Viceversa il combinato tra flat tax e reintroduzione della lira con un disavanzo di oltre 68 miliardi che verrebbe coperto dall’ennesimo condono, questa volta fiscale (che la storia insegna come i risultati dei condoni siano sempre al di sotto delle aspettative) rappresenterebbe una miscela esplosiva in quanto il valore di una valuta viene stabilito in rapporto ai fondamentali economici del paese, alla stabilità economica, alla sua crescita unita alla gestione del debito e della spesa pubblica.

La stessa politica monetaria tanto invocata (il vecchio sogno della svalutazione competitiva che viene indicato come la soluzione di ogni problema di crescita)  per giustificare il ritorno alla lira non trae alcun insegnamento dai risultati eccezionali ottenuti dalla economia svizzera la quale, a fronte di una rivalutazione del franco svizzero (e divenuto valuta di rifugio, quindi con un conseguente apprezzamento) lasciato libero di fluttuare sul mercato della banca centrale di Berna, ha comunque permesso risultati in regola per il 2016/17 relativi all’export. A dimostrazione, ancora una volta, che la politica monetaria ha un influsso minimo rispetto invece al ruolo attribuibile alla sintesi felice di una buona amministrazione pubblica che opera in favore delle PMI.
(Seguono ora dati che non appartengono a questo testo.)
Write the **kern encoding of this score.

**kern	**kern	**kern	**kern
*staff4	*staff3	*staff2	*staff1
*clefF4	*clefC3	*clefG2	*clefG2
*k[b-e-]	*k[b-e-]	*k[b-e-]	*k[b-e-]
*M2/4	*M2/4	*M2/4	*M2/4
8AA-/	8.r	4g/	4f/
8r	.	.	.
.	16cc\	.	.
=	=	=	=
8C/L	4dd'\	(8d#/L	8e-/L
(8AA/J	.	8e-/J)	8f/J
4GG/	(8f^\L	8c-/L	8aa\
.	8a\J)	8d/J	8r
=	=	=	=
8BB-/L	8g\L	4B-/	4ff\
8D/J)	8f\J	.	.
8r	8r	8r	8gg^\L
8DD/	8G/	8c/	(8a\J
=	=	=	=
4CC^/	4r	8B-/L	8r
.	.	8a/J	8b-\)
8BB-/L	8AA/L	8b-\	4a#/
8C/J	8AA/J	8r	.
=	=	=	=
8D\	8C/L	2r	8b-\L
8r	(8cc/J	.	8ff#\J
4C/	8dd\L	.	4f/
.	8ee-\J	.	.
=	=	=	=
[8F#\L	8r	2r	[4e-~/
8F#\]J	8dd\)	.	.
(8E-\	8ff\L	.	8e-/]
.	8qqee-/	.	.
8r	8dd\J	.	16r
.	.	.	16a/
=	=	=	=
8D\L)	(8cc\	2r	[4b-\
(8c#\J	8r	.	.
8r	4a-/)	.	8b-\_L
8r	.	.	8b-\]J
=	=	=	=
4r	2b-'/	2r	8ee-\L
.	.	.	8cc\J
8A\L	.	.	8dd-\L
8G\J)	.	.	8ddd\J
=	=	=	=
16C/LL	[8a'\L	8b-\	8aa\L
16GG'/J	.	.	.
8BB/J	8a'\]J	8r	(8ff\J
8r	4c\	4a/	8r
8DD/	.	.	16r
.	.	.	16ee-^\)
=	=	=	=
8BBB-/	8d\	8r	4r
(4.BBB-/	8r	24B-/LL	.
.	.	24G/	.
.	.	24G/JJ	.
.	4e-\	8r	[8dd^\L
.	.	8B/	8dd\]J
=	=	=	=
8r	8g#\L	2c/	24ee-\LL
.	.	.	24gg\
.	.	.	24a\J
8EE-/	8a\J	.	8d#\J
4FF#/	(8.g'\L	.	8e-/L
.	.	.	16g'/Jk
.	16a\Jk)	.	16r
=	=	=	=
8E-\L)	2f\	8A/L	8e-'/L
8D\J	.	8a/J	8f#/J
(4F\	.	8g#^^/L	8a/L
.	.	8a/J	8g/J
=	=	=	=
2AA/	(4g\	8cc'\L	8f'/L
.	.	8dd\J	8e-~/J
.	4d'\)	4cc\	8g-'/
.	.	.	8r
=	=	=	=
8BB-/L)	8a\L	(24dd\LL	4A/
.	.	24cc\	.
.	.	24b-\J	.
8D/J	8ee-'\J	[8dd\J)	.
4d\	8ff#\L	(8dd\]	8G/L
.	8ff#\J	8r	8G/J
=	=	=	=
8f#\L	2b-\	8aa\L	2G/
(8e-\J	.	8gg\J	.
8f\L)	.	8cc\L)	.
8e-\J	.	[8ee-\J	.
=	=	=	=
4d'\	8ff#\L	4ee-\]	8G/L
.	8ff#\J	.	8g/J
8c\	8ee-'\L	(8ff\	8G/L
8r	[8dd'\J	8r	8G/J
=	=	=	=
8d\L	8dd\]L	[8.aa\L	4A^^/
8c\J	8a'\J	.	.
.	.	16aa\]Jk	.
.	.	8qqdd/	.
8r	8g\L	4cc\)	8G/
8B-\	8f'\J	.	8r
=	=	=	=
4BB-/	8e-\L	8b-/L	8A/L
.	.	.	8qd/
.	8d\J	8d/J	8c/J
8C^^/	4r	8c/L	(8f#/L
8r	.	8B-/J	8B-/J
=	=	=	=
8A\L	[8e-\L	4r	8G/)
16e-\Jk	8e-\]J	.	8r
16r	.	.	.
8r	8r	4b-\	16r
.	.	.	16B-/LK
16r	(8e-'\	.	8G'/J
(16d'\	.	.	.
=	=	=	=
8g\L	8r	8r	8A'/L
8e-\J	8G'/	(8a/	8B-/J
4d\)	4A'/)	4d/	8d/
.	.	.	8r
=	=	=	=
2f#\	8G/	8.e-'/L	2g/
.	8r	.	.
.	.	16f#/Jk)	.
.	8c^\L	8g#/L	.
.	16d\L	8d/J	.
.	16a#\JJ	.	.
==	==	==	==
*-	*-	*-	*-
In questo senso si ricorda sempre agli illustri economisti che mentre nel 2014 il debito pubblico cresceva ad un ritmo di  2100 euro al secondo, nel 2017 la crescita del debito pubblico risulta quasi raddoppiata, raggiungendo l’impressionante cifra di 4463 euro al secondo e portandosi ormai alla soglia dei 2300 miliardi di debito, ai quali ovviamente vanno aggiunti i 55 miliardi di deficit fuori bilancio che automaticamente fanno salire la somma, dal 2011, di 355 miliardi di nuovo debito.

Un mix di fattori assolutamente esplosivi che andrebbero ad incrementare il costo del debito immediatamente dopo l’entrata in vigore di tali riforme azzerando in sei mesi il valore di tutti quanti i risparmi posseduti in lire.

Una sintesi micidiale, anche in considerazione del fatto che dal 1996 al 2006 l’andamento dell’inflazione risulta in aumento del 40%  mentre la pressione fiscale dell’80%. Per cui, al di là della buona fede che deve essere assolutamente riconosciuta a tutti gli ideatori delle proposte di politiche economiche, rimane evidente che gli impatti di queste “strategie” non vengano considerati in un contesto internazionale nel quale i potenziali finanziatori del nostro nuovo debito chiederebbero sicuramente maggiori contropartite economiche in rapporto alla sottoscrizione del debito.  Anche perché comunque entro il 2018 sarà necessaria una manovra aggiuntiva di 30 miliardi di cui 18-20 per annullare l’aumento dell’Iva ed un’altra di circa 5 – 10 miliardi per far fronte alla crescita dei tassi di  interesse per sottoscrivere i titoli del nostro debito. Mai come ora le granitiche illusioni vendute dai programmi dei contendenti elettorali distolgono l’attenzione dalle vere problematiche relative al contesto internazionale nel quale il nostro paese si troverà ad operare qualsiasi sarà l’esito elettorale.